- ACTIVITY -
Going line by line through the listing below, count those with the string "APERTURE" and answer with the number alone.
::::::::::
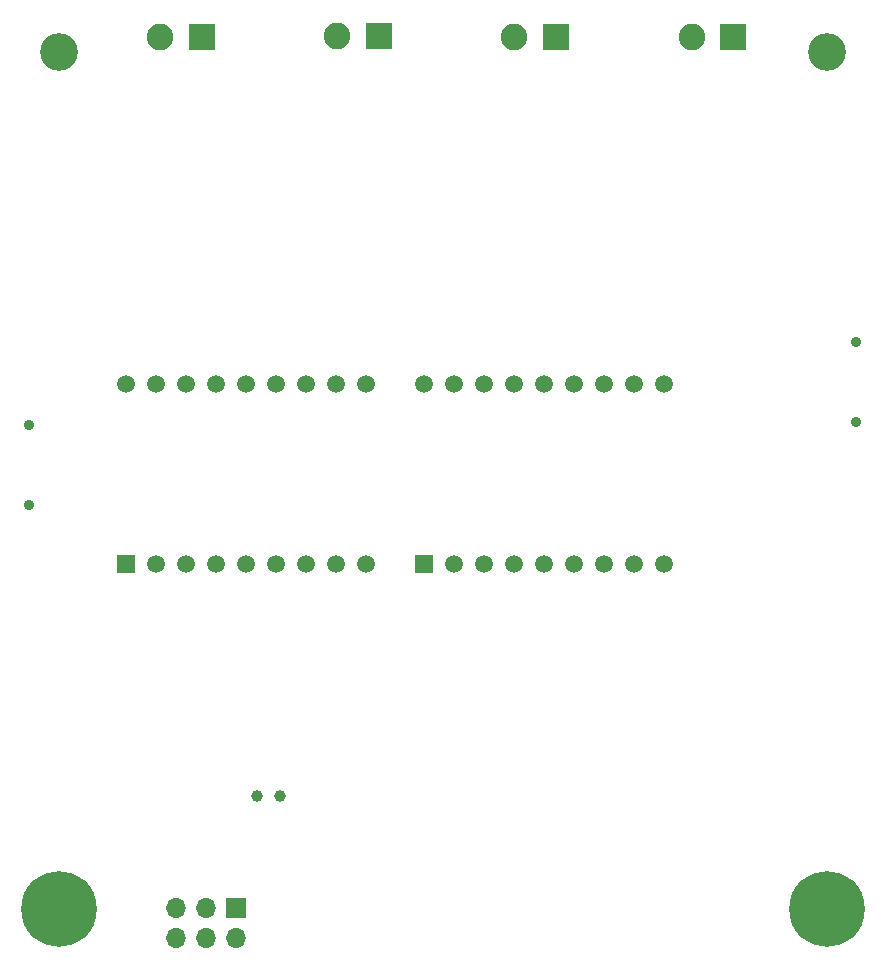
<source format=gbr>
G04 #@! TF.GenerationSoftware,KiCad,Pcbnew,(5.0-dev-4115-gdd04bcb)*
G04 #@! TF.CreationDate,2018-03-20T17:51:50-07:00*
G04 #@! TF.ProjectId,Thermocouple Data Logger,546865726D6F636F75706C6520446174,1*
G04 #@! TF.SameCoordinates,Original*
G04 #@! TF.FileFunction,Soldermask,Bot*
G04 #@! TF.FilePolarity,Negative*
%FSLAX46Y46*%
G04 Gerber Fmt 4.6, Leading zero omitted, Abs format (unit mm)*
G04 Created by KiCad (PCBNEW (5.0-dev-4115-gdd04bcb)) date Tuesday, March 20, 2018 at 05:51:50 PM*
%MOMM*%
%LPD*%
G01*
G04 APERTURE LIST*
%ADD10R,1.500000X1.500000*%
%ADD11C,1.500000*%
%ADD12C,2.250000*%
%ADD13R,2.250000X2.250000*%
%ADD14O,1.700000X1.700000*%
%ADD15R,1.700000X1.700000*%
%ADD16C,0.900000*%
%ADD17C,1.000000*%
%ADD18C,3.200000*%
%ADD19C,0.800000*%
%ADD20C,6.400000*%
G04 APERTURE END LIST*
D10*
X119650000Y-99900000D03*
D11*
X122190000Y-99900000D03*
X124730000Y-99900000D03*
X127270000Y-99900000D03*
X129810000Y-99900000D03*
X132350000Y-99900000D03*
X134890000Y-99900000D03*
X137430000Y-99900000D03*
X139970000Y-99900000D03*
X139970000Y-84660000D03*
X137430000Y-84660000D03*
X134890000Y-84660000D03*
X132350000Y-84660000D03*
X129810000Y-84660000D03*
X127270000Y-84660000D03*
X124730000Y-84660000D03*
X122190000Y-84660000D03*
X119650000Y-84660000D03*
D12*
X122575000Y-55275000D03*
D13*
X126075000Y-55275000D03*
X141075000Y-55225000D03*
D12*
X137575000Y-55225000D03*
D13*
X156075000Y-55275000D03*
D12*
X152575000Y-55275000D03*
X167575000Y-55275000D03*
D13*
X171075000Y-55275000D03*
D14*
X123920000Y-131540000D03*
X123920000Y-129000000D03*
X126460000Y-131540000D03*
X126460000Y-129000000D03*
X129000000Y-131540000D03*
D15*
X129000000Y-129000000D03*
D16*
X181500000Y-81100000D03*
X181500000Y-87900000D03*
X111500000Y-88100000D03*
X111500000Y-94900000D03*
D10*
X144900000Y-99900000D03*
D11*
X147440000Y-99900000D03*
X149980000Y-99900000D03*
X152520000Y-99900000D03*
X155060000Y-99900000D03*
X157600000Y-99900000D03*
X160140000Y-99900000D03*
X162680000Y-99900000D03*
X165220000Y-99900000D03*
X165220000Y-84660000D03*
X162680000Y-84660000D03*
X160140000Y-84660000D03*
X157600000Y-84660000D03*
X155060000Y-84660000D03*
X152520000Y-84660000D03*
X149980000Y-84660000D03*
X147440000Y-84660000D03*
X144900000Y-84660000D03*
D17*
X130800000Y-119500000D03*
X132700000Y-119500000D03*
D18*
X179000000Y-56500000D03*
X114000000Y-56500000D03*
D19*
X115697056Y-127402944D03*
X114000000Y-126700000D03*
X112302944Y-127402944D03*
X111600000Y-129100000D03*
X112302944Y-130797056D03*
X114000000Y-131500000D03*
X115697056Y-130797056D03*
X116400000Y-129100000D03*
D20*
X114000000Y-129100000D03*
X179000000Y-129100000D03*
D19*
X181400000Y-129100000D03*
X180697056Y-130797056D03*
X179000000Y-131500000D03*
X177302944Y-130797056D03*
X176600000Y-129100000D03*
X177302944Y-127402944D03*
X179000000Y-126700000D03*
X180697056Y-127402944D03*
M02*

</source>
::::::::::
- RESULT -
2